Bab pertama, bab keempat sebetulnya, adalah mengenai keempat saudari March yang menceritakan pengalaman mereka pada suatu hari pada ibu mereka—mereka menyebutnya Marmee. Giliran Marmee bercerita, Marmee membalikkan cerita para putrinya dengan menambahkan hikmah yang bisa diambil dari situ. Sangat menyentuh.

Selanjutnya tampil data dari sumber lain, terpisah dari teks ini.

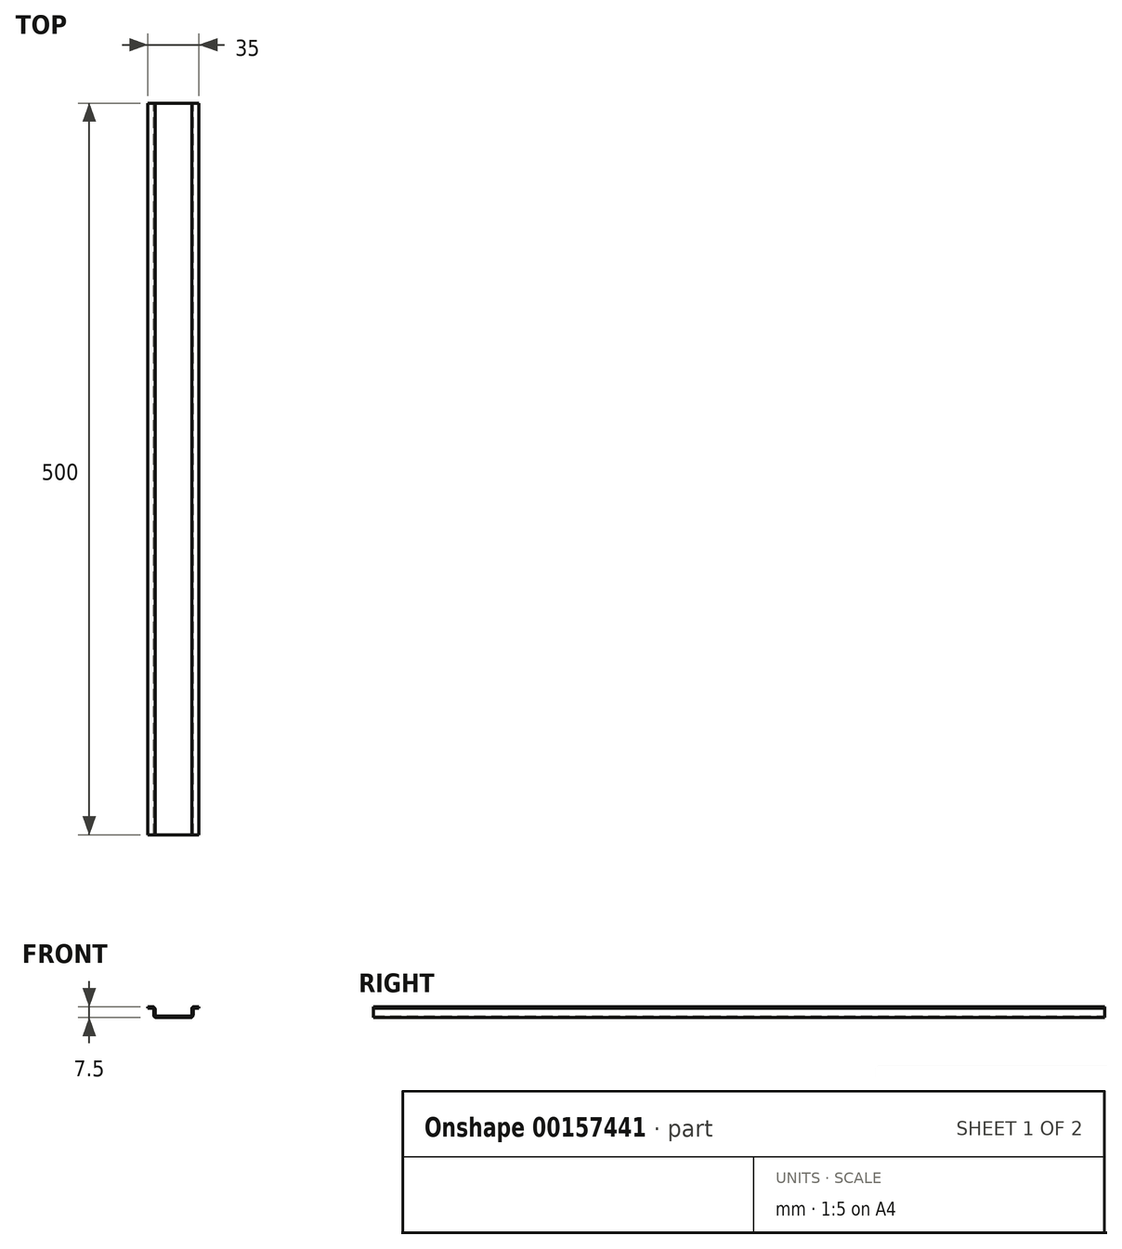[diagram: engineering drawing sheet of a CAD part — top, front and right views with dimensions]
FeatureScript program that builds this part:
annotation { "Feature Type Name" : "Feature", "Feature Type Description" : "" }
export const myFeature = defineFeature(function(context is Context, id is Id, definition is map)
    precondition{}
    {
        {
            var Q0;
            Q0=qCreatedBy(makeId("Front.planeOp"),FACE);
            var sketch = newSketch(context, id + "F0", { "sketchPlane" : qUnion([Q0])});
            skLineSegment(sketch, "E0", {"start": v(0, 0) * mm, "end": v(-23.4, 0) * mm});
            skArc(sketch, "E1", {"start": v(0, 0) * mm, "mid": v(1.27, 0.53) * mm, "end": v(1.8, 1.8) * mm});
            skArc(sketch, "E2", {"start": v(-23.4, 0) * mm, "mid": v(-24.67, 0.53) * mm, "end": v(-25.2, 1.8) * mm});
            skLineSegment(sketch, "E3", {"start": v(-25.2, 1.8) * mm, "end": v(-25.2, 5.7) * mm});
            skLineSegment(sketch, "E4", {"start": v(1.8, 1.8) * mm, "end": v(1.8, 5.7) * mm});
            skArc(sketch, "E5", {"start": v(-25.2, 5.7) * mm, "mid": v(-25.43, 6.27) * mm, "end": v(-26, 6.5) * mm});
            skArc(sketch, "E6", {"start": v(1.8, 5.7) * mm, "mid": v(2.03, 6.27) * mm, "end": v(2.6, 6.5) * mm});
            skLineSegment(sketch, "E7", {"start": v(-26, 6.5) * mm, "end": v(-29.2, 6.5) * mm});
            skLineSegment(sketch, "E8", {"start": v(2.6, 6.5) * mm, "end": v(5.8, 6.5) * mm});
            skLineSegment(sketch, "E9.0", {"start": v(-26, 7.5) * mm, "end": v(-29.2, 7.5) * mm});
            skArc(sketch, "E9.1", {"start": v(-24.2, 5.7) * mm, "mid": v(-24.73, 6.97) * mm, "end": v(-26, 7.5) * mm});
            skLineSegment(sketch, "E9.2", {"start": v(-24.2, 1.8) * mm, "end": v(-24.2, 5.7) * mm});
            skArc(sketch, "E9.3", {"start": v(-23.4, 1) * mm, "mid": v(-23.97, 1.23) * mm, "end": v(-24.2, 1.8) * mm});
            skLineSegment(sketch, "E9.4", {"start": v(0, 1) * mm, "end": v(-23.4, 1) * mm});
            skLineSegment(sketch, "E9.5", {"start": v(2.6, 7.5) * mm, "end": v(5.8, 7.5) * mm});
            skArc(sketch, "E9.6", {"start": v(0.8, 5.7) * mm, "mid": v(1.33, 6.97) * mm, "end": v(2.6, 7.5) * mm});
            skLineSegment(sketch, "E9.7", {"start": v(0.8, 1.8) * mm, "end": v(0.8, 5.7) * mm});
            skArc(sketch, "E9.8", {"start": v(0, 1) * mm, "mid": v(0.57, 1.23) * mm, "end": v(0.8, 1.8) * mm});
            skLineSegment(sketch, "E10", {"start": v(-29.2, 7.5) * mm, "end": v(-29.2, 6.5) * mm});
            skLineSegment(sketch, "E11", {"start": v(5.8, 7.5) * mm, "end": v(5.8, 6.5) * mm});
            skSolve(sketch);
        }
        {
            var Q0;
            Q0=makeQuery(id+"F0.imprint","IMPRINT",FACE,{"disambiguationData":[TD([[makeQuery(id+"F0.imprint","IMPRINT",EDGE,{"derivedFrom":sQuery(id+"F0.wireOp",EDGE,"E0")}),-1.0]])]});
            extrude(context, id + "F1", {"entities" : qUnion([Q0]), "depth" : 500 * mm});
        }
    });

Bab kedua, bab kesebelas sebetulnya, adalah mengenai keempat saudari March yang ingin menghabiskan satu minggu dalam liburan mereka dengan mengerjakan hanya hal-hal yang mereka sukai. Belum sampai seminggu, mereka mengalami kebosanan. Mereka menyadari bahwa kenikmatan dari hal-hal yang mereka sukai itu bisa diperoleh karena mereka tidak sepanjang waktu mendapatkannya. Bekerja membuat kesenangan terasa lebih berarti. Sangat menohok.

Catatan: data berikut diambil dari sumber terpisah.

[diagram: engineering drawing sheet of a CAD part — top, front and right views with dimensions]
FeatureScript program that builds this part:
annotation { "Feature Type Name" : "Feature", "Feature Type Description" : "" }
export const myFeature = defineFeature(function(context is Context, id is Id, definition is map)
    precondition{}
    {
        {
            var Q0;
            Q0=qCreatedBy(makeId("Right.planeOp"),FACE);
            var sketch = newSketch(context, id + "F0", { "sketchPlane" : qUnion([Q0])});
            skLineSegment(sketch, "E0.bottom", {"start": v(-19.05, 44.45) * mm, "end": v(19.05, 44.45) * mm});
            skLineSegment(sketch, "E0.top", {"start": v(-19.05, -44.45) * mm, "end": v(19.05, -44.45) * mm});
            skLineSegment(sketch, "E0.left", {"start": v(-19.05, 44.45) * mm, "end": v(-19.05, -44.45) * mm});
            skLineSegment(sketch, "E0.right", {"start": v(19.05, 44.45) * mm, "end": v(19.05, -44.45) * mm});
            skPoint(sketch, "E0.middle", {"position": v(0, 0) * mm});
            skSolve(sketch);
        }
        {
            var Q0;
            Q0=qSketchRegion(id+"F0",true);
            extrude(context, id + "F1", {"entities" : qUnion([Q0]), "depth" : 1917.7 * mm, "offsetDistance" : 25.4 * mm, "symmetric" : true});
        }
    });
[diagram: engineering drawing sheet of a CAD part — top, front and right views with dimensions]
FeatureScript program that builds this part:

“Little Women” adalah novel favoritku sepanjang masa. Ketika membacanya, aku mengidentikkan diriku dengan Margaret March yang cantik, baik hati, dan menyukai kemewahan. Karakter yang tepat untuk Vira mungkin Beth March yang feminin dan lembut.

Banyak pelajaran yang bisa diambil dari novel ini. Aku tidak mengerti mengapa Mama malah menggemari “The Catcher in the Rye”. Menurutku novel satu itu hanya mendorong pembacanya untuk merutuki segala sesuatu—aku tidak membacanya sampai habis karena malas dengan bahasanya yang relatif kasar. Memang Jo March mamaku itu: aneh, serampangan, dan suka seenaknya. Mungkin Jo March akan menyukai “The Catcher in the Rye” juga kalau novel itu sudah terbit pada masanya.

Malah mataku sendiri yang sudah minta dipejamkan. Jadi begitu Bab 4 usai dibaca, novel itu aku tutup. Vira mengangkat tubuhnya yang sedari tadi bersandar padaku.”Enak ya Kak, punya banyak saudara di rumah…” ujarnya.

“Iya,” sahutku. Kantukku berkurang sedikit meski kepalaku tetap terasa berat.

“Kak Bibe punya berapa saudara?” tanyanya.

“Kakak anak satu-satunya.”

“Oh…” Ia termenung. “Sepi ya Kak? Aku berdua sama Kak Ari aja suka sepi.”

Sebetulnya tidak juga. Hampir sepanjang hidupku, aku menghabiskan banyak waktu di luar rumah yang mana itu membuatku bertemu banyak orang juga.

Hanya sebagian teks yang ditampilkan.